WORKING DATA
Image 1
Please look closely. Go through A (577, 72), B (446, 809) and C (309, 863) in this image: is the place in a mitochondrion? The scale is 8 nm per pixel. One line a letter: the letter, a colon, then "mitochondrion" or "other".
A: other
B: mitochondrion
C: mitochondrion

==

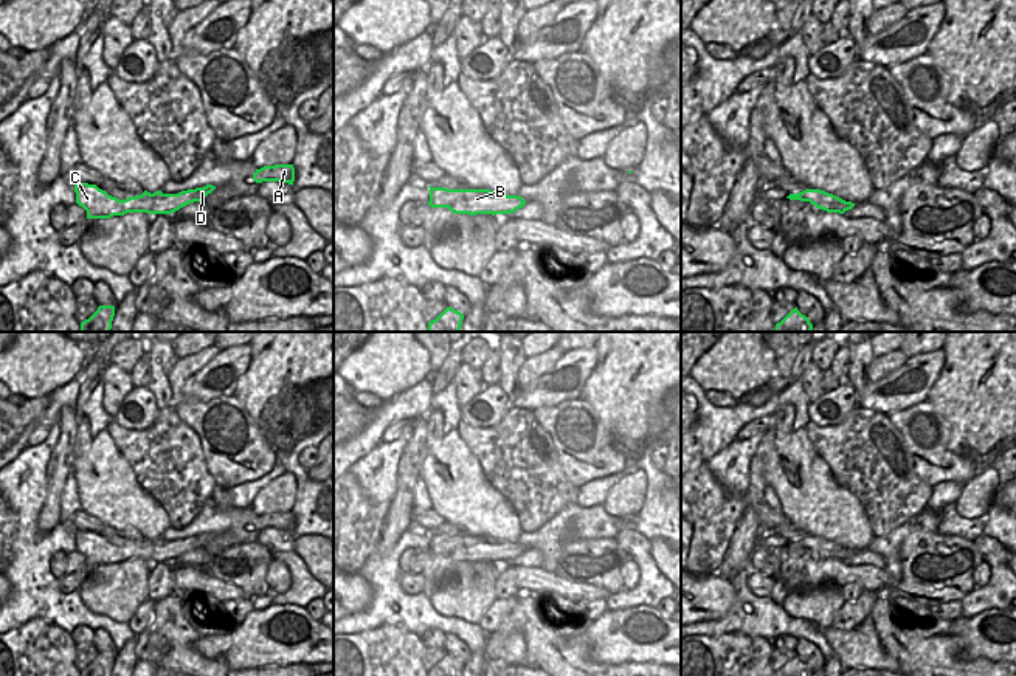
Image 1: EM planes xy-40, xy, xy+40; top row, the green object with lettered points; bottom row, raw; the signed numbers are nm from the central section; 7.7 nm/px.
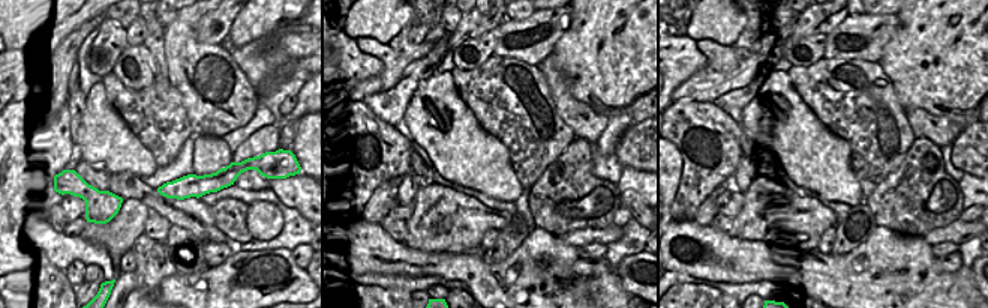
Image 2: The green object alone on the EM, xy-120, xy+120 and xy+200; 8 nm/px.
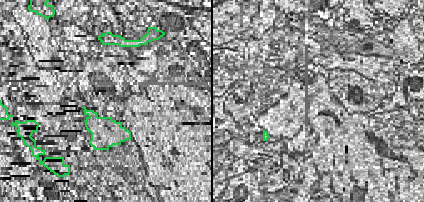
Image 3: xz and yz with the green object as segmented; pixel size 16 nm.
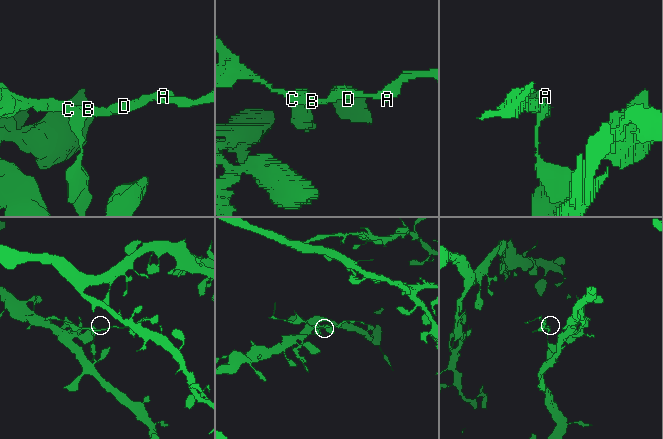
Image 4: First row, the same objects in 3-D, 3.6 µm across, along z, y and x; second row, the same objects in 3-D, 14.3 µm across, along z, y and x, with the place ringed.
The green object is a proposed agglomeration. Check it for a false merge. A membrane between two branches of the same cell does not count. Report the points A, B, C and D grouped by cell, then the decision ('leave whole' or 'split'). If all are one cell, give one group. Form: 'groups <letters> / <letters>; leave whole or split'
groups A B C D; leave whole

YOUR GOAL
Copy each line above holding "with".

ANSWER FOR THE TASK
Image 1: EM planes xy-40, xy, xy+40; top row, the green object with lettered points; bottom row, raw; the signed numbers are nm from the central section; 7.7 nm/px.
Image 3: xz and yz with the green object as segmented; pixel size 16 nm.
Image 4: First row, the same objects in 3-D, 3.6 µm across, along z, y and x; second row, the same objects in 3-D, 14.3 µm across, along z, y and x, with the place ringed.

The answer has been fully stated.